DATA PROBLEM

Will amount of data be a problem for chainweb?

So the question is: won't nodes bloat in disk space required? We get this question regularly, so we have material on it including in the whitepaper. First thing I'd mention is that there's a difference between a full node (1 chain) and full-full node (all chains) in Kadena. The decentralized authority that POW yields comes from the header stream + economics of chainweb, and has a disk footprint that's unlikely to be more than a single chains state db. Therefore, as a user, you can consume just the header stream and the chain(s) that your accounts are on w/o having to store the entire network. For a miner node operation/coordinator, you run and store the entire network. For a business, you run and store just the chains you're deployed to. So, as the network scales up to 1000 chains, and hits 5k-25k tps, users who want decentralized assurance won't need to store the entire network.
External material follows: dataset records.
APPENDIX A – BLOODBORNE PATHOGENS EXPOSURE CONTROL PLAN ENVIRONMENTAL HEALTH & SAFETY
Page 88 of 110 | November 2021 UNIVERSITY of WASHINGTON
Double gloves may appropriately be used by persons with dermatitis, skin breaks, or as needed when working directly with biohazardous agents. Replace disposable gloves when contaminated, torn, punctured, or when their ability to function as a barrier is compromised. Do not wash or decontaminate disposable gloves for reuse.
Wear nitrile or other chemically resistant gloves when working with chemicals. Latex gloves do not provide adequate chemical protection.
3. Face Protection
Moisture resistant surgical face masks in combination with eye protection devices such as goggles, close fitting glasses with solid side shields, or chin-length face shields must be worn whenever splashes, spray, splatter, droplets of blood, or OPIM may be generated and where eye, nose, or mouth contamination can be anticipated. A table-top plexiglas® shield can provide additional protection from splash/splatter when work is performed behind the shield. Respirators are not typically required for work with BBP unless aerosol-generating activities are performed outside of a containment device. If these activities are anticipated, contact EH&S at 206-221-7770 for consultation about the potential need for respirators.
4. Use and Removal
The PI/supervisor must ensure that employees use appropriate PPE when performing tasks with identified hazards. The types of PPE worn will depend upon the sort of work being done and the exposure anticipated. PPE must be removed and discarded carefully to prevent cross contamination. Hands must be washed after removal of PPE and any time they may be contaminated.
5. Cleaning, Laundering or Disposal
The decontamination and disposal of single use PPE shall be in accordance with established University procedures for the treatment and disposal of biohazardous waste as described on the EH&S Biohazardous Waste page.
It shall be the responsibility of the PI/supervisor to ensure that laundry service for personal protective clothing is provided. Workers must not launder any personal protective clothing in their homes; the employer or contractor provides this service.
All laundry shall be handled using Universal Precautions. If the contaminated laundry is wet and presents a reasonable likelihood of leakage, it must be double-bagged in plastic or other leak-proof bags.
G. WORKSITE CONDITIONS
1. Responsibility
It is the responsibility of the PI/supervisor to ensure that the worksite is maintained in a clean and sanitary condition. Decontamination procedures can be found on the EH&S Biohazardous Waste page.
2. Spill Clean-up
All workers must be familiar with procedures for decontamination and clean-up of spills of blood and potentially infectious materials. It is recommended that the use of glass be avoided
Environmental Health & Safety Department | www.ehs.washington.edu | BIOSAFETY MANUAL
But there's no way around it, if you want to do 10k+ TPS you need to store 10k+ TPS. Anyone who says otherwise is either misleading or lying

At KDA, we just don't believe that it's rational to buy into the more anarchistic stance of the BTC community that a) the world economy can run on BTC and b) ever person should be able to store the ledger on their laptop... it's just not possible to do both at once

ETH, with it's nutty merklized state DB, has huge storage issues. . But for KDA, which didn't implement mainnet with a bloated DB in the name of a feature that no one ever uses. The merkelized state DB allows for merkle-proof-backed-queries, which no one ever bothers to use, vs our approach which just uses receipts, which is what pretty much everyone uses. It's a technical detail here, but I guess I get why the storage costs need to be hyper-expensive on EVM variants...
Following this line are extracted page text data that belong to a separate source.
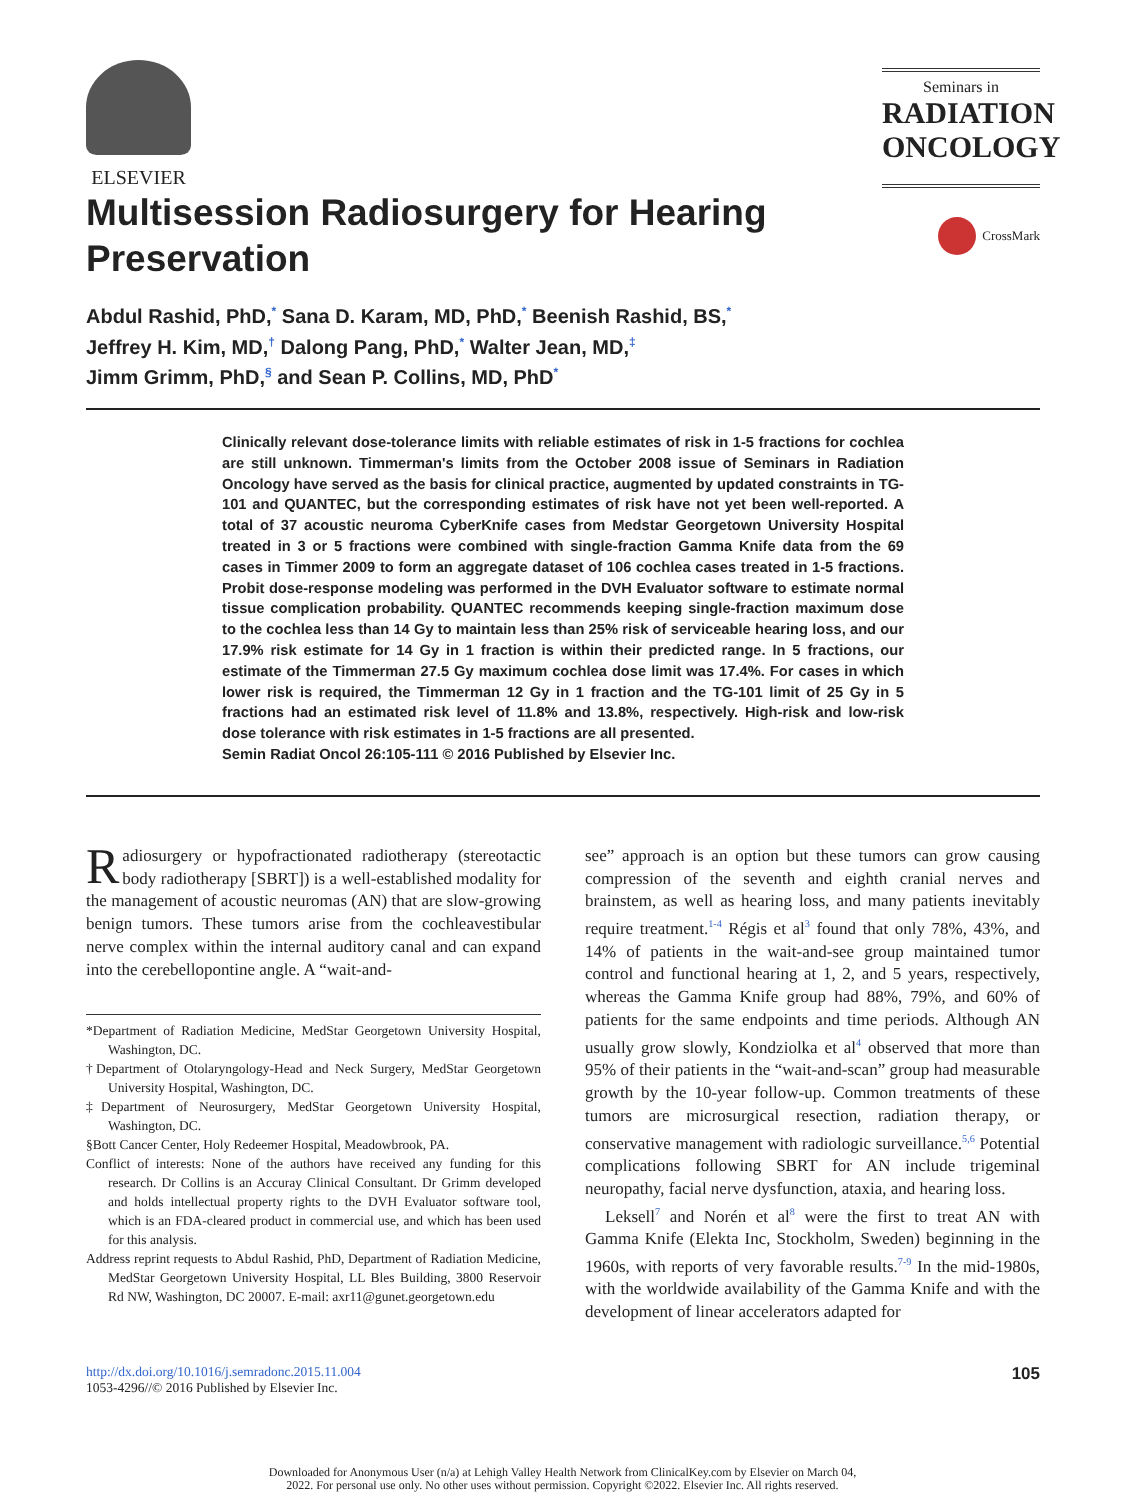ELSEVIER
Seminars in
RADIATION
ONCOLOGY
Multisession Radiosurgery for Hearing Preservation
CrossMark
Abdul Rashid, PhD,<sup>*</sup> Sana D. Karam, MD, PhD,<sup>*</sup> Beenish Rashid, BS,<sup>*</sup>
Jeffrey H. Kim, MD,<sup>†</sup> Dalong Pang, PhD,<sup>*</sup> Walter Jean, MD,<sup>‡</sup>
Jimm Grimm, PhD,<sup>§</sup> and Sean P. Collins, MD, PhD<sup>*</sup>
Clinically relevant dose-tolerance limits with reliable estimates of risk in 1-5 fractions for cochlea are still unknown. Timmerman's limits from the October 2008 issue of Seminars in Radiation Oncology have served as the basis for clinical practice, augmented by updated constraints in TG-101 and QUANTEC, but the corresponding estimates of risk have not yet been well-reported. A total of 37 acoustic neuroma CyberKnife cases from Medstar Georgetown University Hospital treated in 3 or 5 fractions were combined with single-fraction Gamma Knife data from the 69 cases in Timmer 2009 to form an aggregate dataset of 106 cochlea cases treated in 1-5 fractions. Probit dose-response modeling was performed in the DVH Evaluator software to estimate normal tissue complication probability. QUANTEC recommends keeping single-fraction maximum dose to the cochlea less than 14 Gy to maintain less than 25% risk of serviceable hearing loss, and our 17.9% risk estimate for 14 Gy in 1 fraction is within their predicted range. In 5 fractions, our estimate of the Timmerman 27.5 Gy maximum cochlea dose limit was 17.4%. For cases in which lower risk is required, the Timmerman 12 Gy in 1 fraction and the TG-101 limit of 25 Gy in 5 fractions had an estimated risk level of 11.8% and 13.8%, respectively. High-risk and low-risk dose tolerance with risk estimates in 1-5 fractions are all presented.
Semin Radiat Oncol 26:105-111 © 2016 Published by Elsevier Inc.
Radiosurgery or hypofractionated radiotherapy (stereotactic body radiotherapy [SBRT]) is a well-established modality for the management of acoustic neuromas (AN) that are slow-growing benign tumors. These tumors arise from the cochleavestibular nerve complex within the internal auditory canal and can expand into the cerebellopontine angle. A “wait-and-
*Department of Radiation Medicine, MedStar Georgetown University Hospital, Washington, DC.
†Department of Otolaryngology-Head and Neck Surgery, MedStar Georgetown University Hospital, Washington, DC.
‡Department of Neurosurgery, MedStar Georgetown University Hospital, Washington, DC.
§Bott Cancer Center, Holy Redeemer Hospital, Meadowbrook, PA.
Conflict of interests: None of the authors have received any funding for this research. Dr Collins is an Accuray Clinical Consultant. Dr Grimm developed and holds intellectual property rights to the DVH Evaluator software tool, which is an FDA-cleared product in commercial use, and which has been used for this analysis.
Address reprint requests to Abdul Rashid, PhD, Department of Radiation Medicine, MedStar Georgetown University Hospital, LL Bles Building, 3800 Reservoir Rd NW, Washington, DC 20007. E-mail: axr11@gunet.georgetown.edu
see” approach is an option but these tumors can grow causing compression of the seventh and eighth cranial nerves and brainstem, as well as hearing loss, and many patients inevitably require treatment.<sup>1-4</sup> Régis et al<sup>3</sup> found that only 78%, 43%, and 14% of patients in the wait-and-see group maintained tumor control and functional hearing at 1, 2, and 5 years, respectively, whereas the Gamma Knife group had 88%, 79%, and 60% of patients for the same endpoints and time periods. Although AN usually grow slowly, Kondziolka et al<sup>4</sup> observed that more than 95% of their patients in the “wait-and-scan” group had measurable growth by the 10-year follow-up. Common treatments of these tumors are microsurgical resection, radiation therapy, or conservative management with radiologic surveillance.<sup>5,6</sup> Potential complications following SBRT for AN include trigeminal neuropathy, facial nerve dysfunction, ataxia, and hearing loss.
Leksell<sup>7</sup> and Norén et al<sup>8</sup> were the first to treat AN with Gamma Knife (Elekta Inc, Stockholm, Sweden) beginning in the 1960s, with reports of very favorable results.<sup>7-9</sup> In the mid-1980s, with the worldwide availability of the Gamma Knife and with the development of linear accelerators adapted for
http://dx.doi.org/10.1016/j.semradonc.2015.11.004
1053-4296//© 2016 Published by Elsevier Inc.
105
Downloaded for Anonymous User (n/a) at Lehigh Valley Health Network from ClinicalKey.com by Elsevier on March 04,
2022. For personal use only. No other uses without permission. Copyright ©2022. Elsevier Inc. All rights reserved.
At the moment database sizes together are somewhere around 50GB. That's after 20 month of operation, about 12 month of which has been on 20 chains. At this point space growth is dominated by the number of blocks, which are produced at a constant rate of 20 per minute.

Tx throughput is increasingly adding to storage requirements. And we expect that eventually it will dominate. There are two ways how Kadena is going to address growing db sizes:

Physical per chain sharding. Each chain is already operating independently and using its own database internally. The only reason, why they are all bundled up in a single process is to make operation easier.
Shallow history for nodes. The validation logic only depends on the most recent history. Therefore consensus nodes (mining nodes and other validating nodes) don't need all of the transaction history. The fact that currently all nodes store the full history is an implementation choice and not an algorithmic or protocol requirement. Even with shallow history, nodes would still have to store the full pact state db for each chain. But those dbs are small in comparison (currently about 500MB on average) and per chain sharding allows to distribute the pact dbs to different machines. Overall, I estimate that with shallow history less than 25% of the current storage would be required which could be distributed to 20 different machines. At this point each machine would have to store between 500MB and 1GB of data.
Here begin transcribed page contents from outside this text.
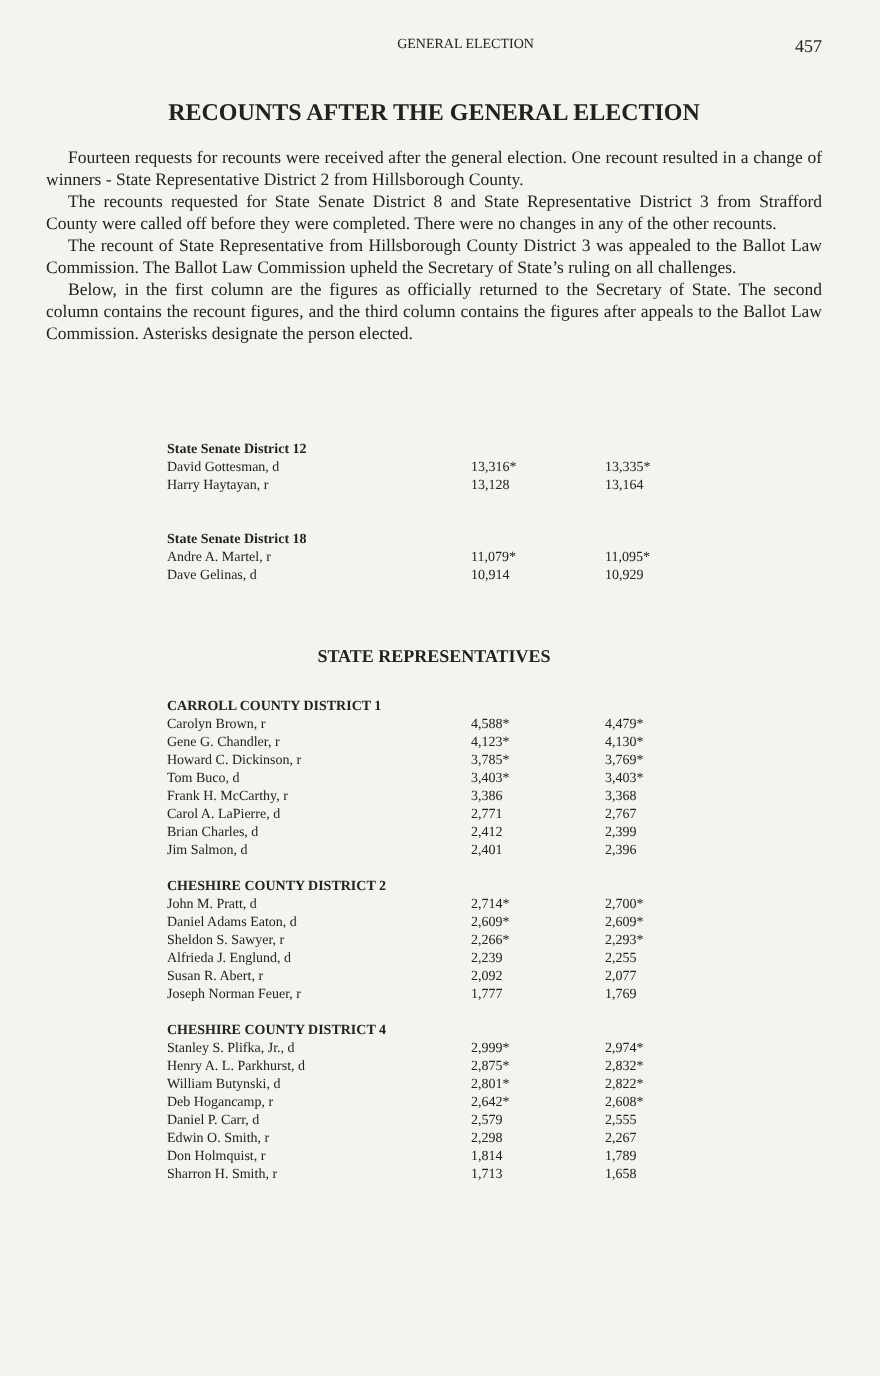GENERAL ELECTION 457
RECOUNTS AFTER THE GENERAL ELECTION
Fourteen requests for recounts were received after the general election. One recount resulted in a change of winners - State Representative District 2 from Hillsborough County.
The recounts requested for State Senate District 8 and State Representative District 3 from Strafford County were called off before they were completed. There were no changes in any of the other recounts.
The recount of State Representative from Hillsborough County District 3 was appealed to the Ballot Law Commission. The Ballot Law Commission upheld the Secretary of State’s ruling on all challenges.
Below, in the first column are the figures as officially returned to the Secretary of State. The second column contains the recount figures, and the third column contains the figures after appeals to the Ballot Law Commission. Asterisks designate the person elected.
| State Senate District 12 | | |
| --- | --- | --- |
| David Gottesman, d | 13,316* | 13,335* |
| Harry Haytayan, r | 13,128 | 13,164 |
| State Senate District 18 | | |
| Andre A. Martel, r | 11,079* | 11,095* |
| Dave Gelinas, d | 10,914 | 10,929 |
STATE REPRESENTATIVES
| CARROLL COUNTY DISTRICT 1 | | |
| --- | --- | --- |
| Carolyn Brown, r | 4,588* | 4,479* |
| Gene G. Chandler, r | 4,123* | 4,130* |
| Howard C. Dickinson, r | 3,785* | 3,769* |
| Tom Buco, d | 3,403* | 3,403* |
| Frank H. McCarthy, r | 3,386 | 3,368 |
| Carol A. LaPierre, d | 2,771 | 2,767 |
| Brian Charles, d | 2,412 | 2,399 |
| Jim Salmon, d | 2,401 | 2,396 |
| CHESHIRE COUNTY DISTRICT 2 | | |
| John M. Pratt, d | 2,714* | 2,700* |
| Daniel Adams Eaton, d | 2,609* | 2,609* |
| Sheldon S. Sawyer, r | 2,266* | 2,293* |
| Alfrieda J. Englund, d | 2,239 | 2,255 |
| Susan R. Abert, r | 2,092 | 2,077 |
| Joseph Norman Feuer, r | 1,777 | 1,769 |
| CHESHIRE COUNTY DISTRICT 4 | | |
| Stanley S. Plifka, Jr., d | 2,999* | 2,974* |
| Henry A. L. Parkhurst, d | 2,875* | 2,832* |
| William Butynski, d | 2,801* | 2,822* |
| Deb Hogancamp, r | 2,642* | 2,608* |
| Daniel P. Carr, d | 2,579 | 2,555 |
| Edwin O. Smith, r | 2,298 | 2,267 |
| Don Holmquist, r | 1,814 | 1,789 |
| Sharron H. Smith, r | 1,713 | 1,658 |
Implementation of shallow dbs is medium priority at this point. I think, a total db size of < 100GB is probably fine. At this point networking and db-synchronization performance have higher priority. But, we'll implement it in time.

if some project claims to process 10K TPS, I'd like to know what storage system is used to persist those transactions. If each transaction requires just 32 bytes of storage --one SHA256 hash, which can't be compressed--, that would be about 25GB of storage per day. In practice it's probably 10 times more. How and where would that be stored? What indexes are needed for querying txs during validation? How often is each tx replicated on storage? Would it still be replicated often enough to be considered decentralized? Someone claiming to be able to handle that tx throughput would have to answer those questions.